US 11,715,466 B2
Systems and methods for local interpretation of voice queries
Ankur Anil Aher, Kalyan (IN); Kiran Das B, Mysore (IN); Jyothi Ekambaram, Bangalore (IN); and Nishchit Mahajan, Amritsar (IN)
Assigned to Rovi Guides, Inc., San Jose, CA (US)
Filed by Rovi Guides, Inc., San Jose, CA (US)
Filed on Nov. 21, 2019, as Appl. No. 16/690,400.
Prior Publication US 2021/0158807 A1, May 27, 2021
Int. Cl. G10L 15/22 (2006.01); G10L 15/30 (2013.01); G10L 15/26 (2006.01); H04M 1/725 (2021.01)

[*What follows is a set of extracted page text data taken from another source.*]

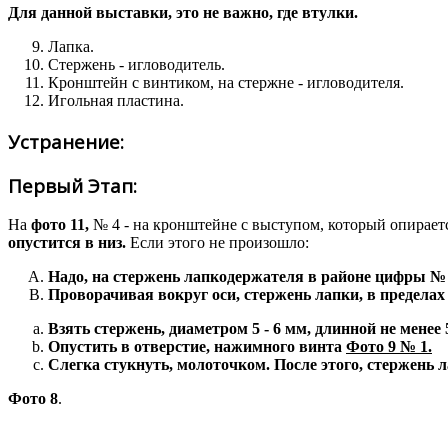
Для данной выставки, это не важно, где втулки.
Лапка.
Стержень - игловодитель.
Кронштейн с винтиком, на стержне - игловодителя.
Игольная пластина.
Устранение:
Первый Этап:
На
фото 11,
№ 4 - на кронштейне с выступом, который опирает
опустится в низ.
Если этого не произошло:
Надо, на стержень лапкодержателя в районе цифры № 7
Проворачивая вокруг оси, стержень лапки, в пределах
Взять стержень, диаметром 5 - 6 мм, длинной не менее 
Опустить в отверстие, нажимного винта
Фото 9 № 1.
Слегка стукнуть, молоточком. После этого, стержень л
Фото 8
.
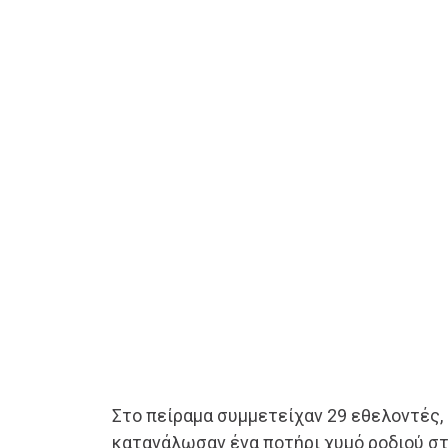
Στο πείραμα συμμετείχαν 29 εθελοντές, 
κατανάλωσαν ένα ποτήρι χυμό ροδιού στ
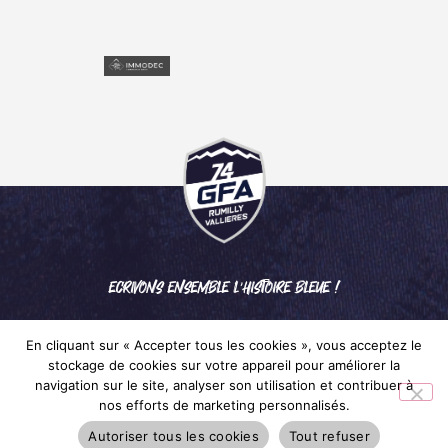
ECRIVONS ENSEMBLE L'HISTOIRE BLEUE !
En cliquant sur « Accepter tous les cookies », vous acceptez le
stockage de cookies sur votre appareil pour améliorer la
navigation sur le site, analyser son utilisation et contribuer à
nos efforts de marketing personnalisés.
Mentions légales
– © 2024 GFA RUMILLY VALLIÈRES
Autoriser tous les cookies
Tout refuser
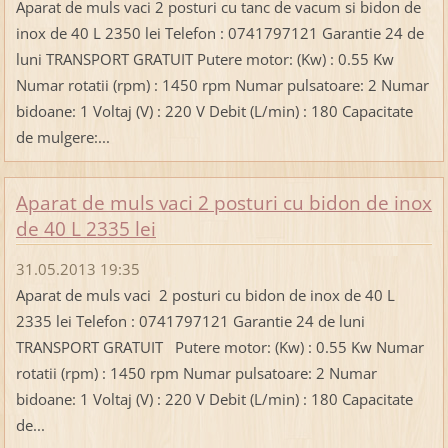
Aparat de muls vaci 2 posturi cu tanc de vacum si bidon de
inox de 40 L 2350 lei Telefon : 0741797121 Garantie 24 de
luni TRANSPORT GRATUIT Putere motor: (Kw) : 0.55 Kw
Numar rotatii (rpm) : 1450 rpm Numar pulsatoare: 2 Numar
bidoane: 1 Voltaj (V) : 220 V Debit (L/min) : 180 Capacitate
de mulgere:...
Aparat de muls vaci 2 posturi cu bidon de inox
de 40 L 2335 lei
31.05.2013 19:35
Aparat de muls vaci 2 posturi cu bidon de inox de 40 L
2335 lei Telefon : 0741797121 Garantie 24 de luni
TRANSPORT GRATUIT Putere motor: (Kw) : 0.55 Kw Numar
rotatii (rpm) : 1450 rpm Numar pulsatoare: 2 Numar
bidoane: 1 Voltaj (V) : 220 V Debit (L/min) : 180 Capacitate
de...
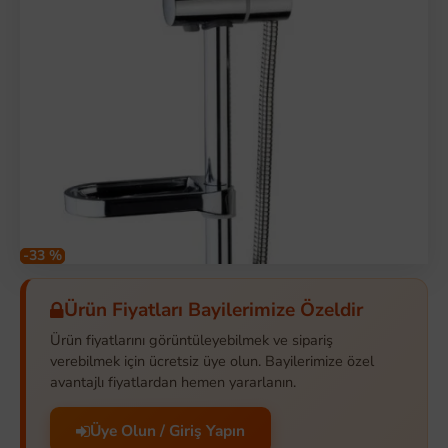
-33 %
Ürün Fiyatları Bayilerimize Özeldir
Ürün fiyatlarını görüntüleyebilmek ve sipariş
verebilmek için ücretsiz üye olun. Bayilerimize özel
avantajlı fiyatlardan hemen yararlanın.
Üye Olun / Giriş Yapın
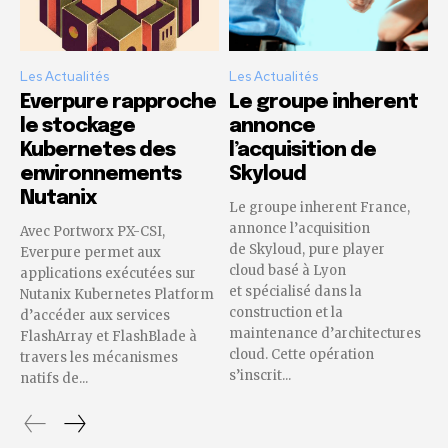
Les Actualités
Les Actualités
Everpure rapproche
Le groupe inherent
le stockage
annonce
Kubernetes des
l’acquisition de
environnements
Skyloud
Nutanix
Le groupe inherent France,
annonce l’acquisition
Avec Portworx PX-CSI,
de Skyloud, pure player
Everpure permet aux
cloud basé à Lyon
applications exécutées sur
et spécialisé dans la
Nutanix Kubernetes Platform
construction et la
d’accéder aux services
maintenance d’architectures
FlashArray et FlashBlade à
cloud. Cette opération
travers les mécanismes
s’inscrit...
natifs de...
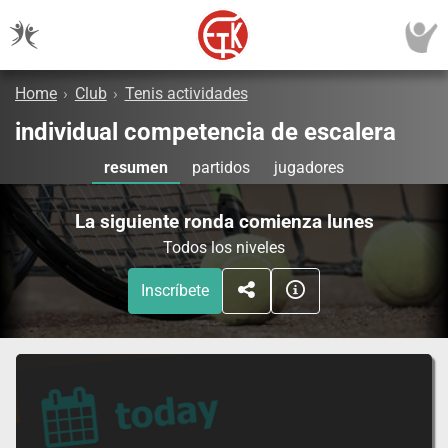
Home
›
Club
›
Tenis actividades
individual competencia de escalera
resumen
partidos
jugadores
La siguiente ronda comienza lunes
Todos los niveles
Inscríbete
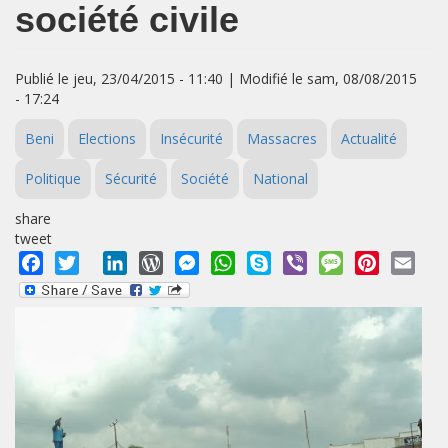
société civile
Publié le jeu, 23/04/2015 - 11:40 | Modifié le sam, 08/08/2015
- 17:24
Beni
Elections
Insécurité
Massacres
Actualité
Politique
Sécurité
Société
National
share
tweet
Facebook
Twitter
LinkedIn
WordPress
Messenger
WhatsApp
Skype
Viber
Message
Pinterest
Emai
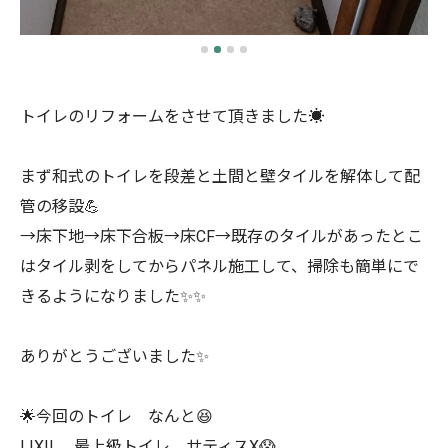
トイレのリフォームをさせて頂きました☀️
まず和式のトイレを段差と土間と壁タイルを解体して配
管の移設💪
→床下地→床下合板→床CF→既存のタイルがあったとこ
はタイル剥をしてからパネル施工して、掃除も簡単にで
きるようになりました✨✨
ありがとうございました✨
🌟今回のトイレ なんと😆
LIXIL 最上級トイレ サティスX😱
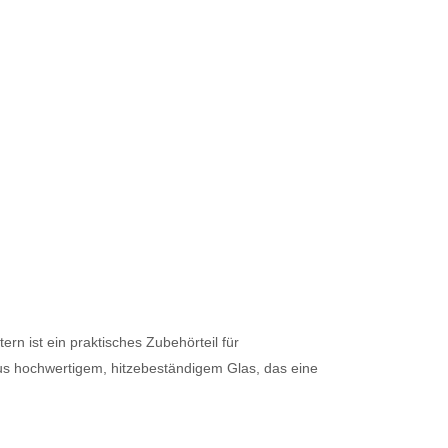
n ist ein praktisches Zubehörteil für
s hochwertigem, hitzebeständigem Glas, das eine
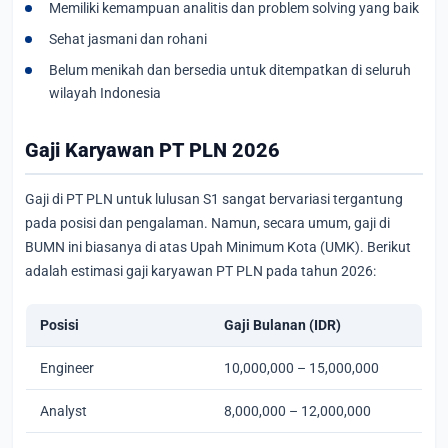
Memiliki kemampuan analitis dan problem solving yang baik
Sehat jasmani dan rohani
Belum menikah dan bersedia untuk ditempatkan di seluruh
wilayah Indonesia
Gaji Karyawan PT PLN 2026
Gaji di PT PLN untuk lulusan S1 sangat bervariasi tergantung
pada posisi dan pengalaman. Namun, secara umum, gaji di
BUMN ini biasanya di atas Upah Minimum Kota (UMK). Berikut
adalah estimasi gaji karyawan PT PLN pada tahun 2026:
Posisi
Gaji Bulanan (IDR)
Engineer
10,000,000 – 15,000,000
Analyst
8,000,000 – 12,000,000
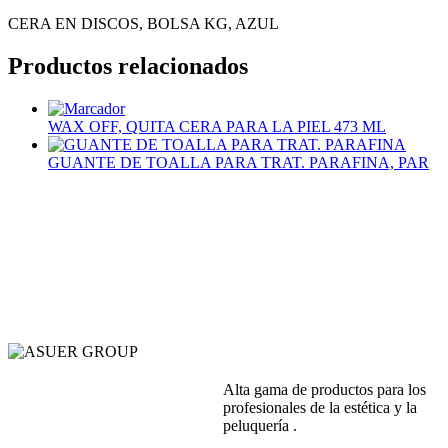
CERA EN DISCOS, BOLSA KG, AZUL
Productos relacionados
WAX OFF, QUITA CERA PARA LA PIEL 473 ML
GUANTE DE TOALLA PARA TRAT. PARAFINA, PAR
Alta gama de productos para los
profesionales de la estética y la
peluquería .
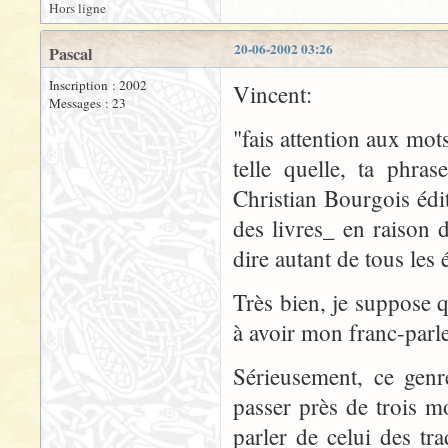
Hors ligne
20-06-2002 03:26
Pascal
Inscription : 2002
Vincent:
Messages : 23
"fais attention aux mot
telle quelle, ta phra
Christian Bourgois éd
des livres_ en raison 
dire autant de tous les 
Très bien, je suppose 
à avoir mon franc-parle
Sérieusement, ce genr
passer près de trois mo
parler de celui des tr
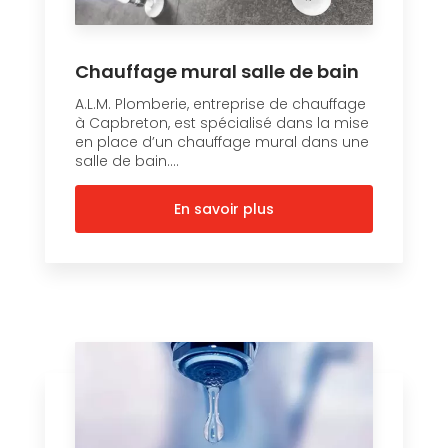
Chauffage mural salle de bain
A.L.M. Plomberie, entreprise de chauffage
à Capbreton, est spécialisé dans la mise
en place d’un chauffage mural dans une
salle de bain....
En savoir plus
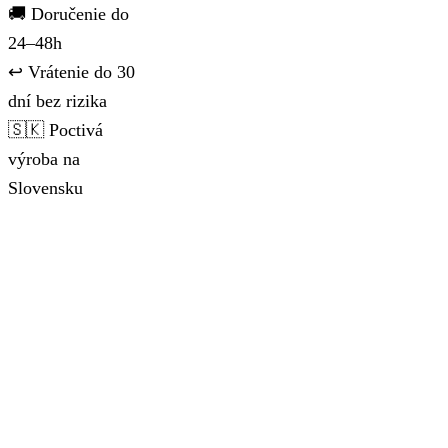
🚚 Doručenie do
24–48h
↩️ Vrátenie do 30
dní bez rizika
🇸🇰 Poctivá
výroba na
Slovensku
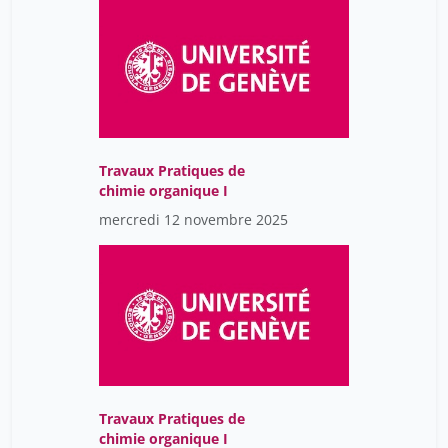
Travaux Pratiques de
chimie organique I
mercredi 12 novembre 2025
Travaux Pratiques de
chimie organique I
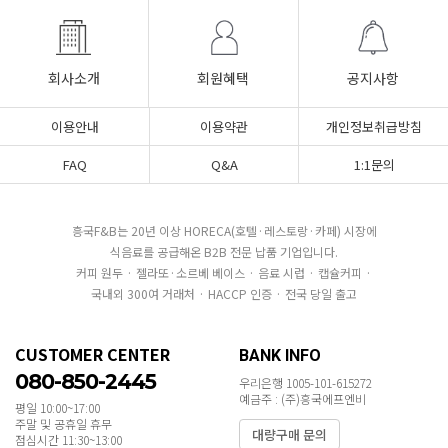
회사소개
회원혜택
공지사항
이용안내
이용약관
개인정보취급방침
FAQ
Q&A
1:1문의
흥국F&B는 20년 이상 HORECA(호텔·레스토랑·카페) 시장에
식음료를 공급해온 B2B 전문 납품 기업입니다.
커피 원두 · 젤라또·소르베 베이스 · 음료 시럽 · 캡슐커피 ·
국내외 300여 거래처 · HACCP 인증 · 전국 당일 출고
CUSTOMER CENTER
BANK INFO
080-850-2445
우리은행 1005-101-615272
예금주 : (주)흥국에프엔비
평일 10:00~17:00
주말 및 공휴일 휴무
대량구매 문의
점심시간 11:30~13:00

CPC G10L 15/22 (2013.01) [G10L 15/26 (2013.01); G10L 15/30 (2013.01); G10L 2015/223 (2013.01); H04M 1/725 (2013.01)] 16 Claims
OG exemplary drawing
 
1. A method for interpreting a voice query, the method comprising:
receiving, at a local device, a voice query;
determining an audio characteristic of the voice query;
accessing a table, stored at the local device, of a plurality of stored voice queries that have been previously received, wherein the table comprises a number of instances that each of the plurality of stored voice queries has been matched with previously received voice queries;
for each respective stored voice query of the plurality of stored voice queries:
determining whether an audio characteristic of the respective stored voice query is similar to the audio characteristic of the voice query; and
in response to determining that the audio characteristic of the respective stored voice query is similar to the audio characteristic of the voice query, adding the respective voice query to a data structure of candidate voice queries;
comparing the voice query with the candidate voice queries in order of the number of instances for the candidate voice queries;
identifying, based on the comparing, a candidate voice query that matches the voice query;
retrieving, from the table, text corresponding to the candidate voice query;
performing an action corresponding to the text; and
in response to determining that the data structure of candidate voice queries does not contain a candidate voice query that matches the voice query:
transmitting the voice query to a remote server for transcription;
receiving a transcription of the voice query from the remote server;
storing, in the table, the voice query and the transcription; and
further comprising:
determining whether the storage size of the table exceeds a threshold size; and
in response to determining that the storage size of the table exceeds the threshold size, reducing the amount of data stored in the table;
wherein reducing the amount of data stored in the table comprises:
determining a frequency with which each stored voice query is received; and
in response to determining that the frequency of a particular stored voice query is below a threshold frequency, removing the particular stored voice query from the table.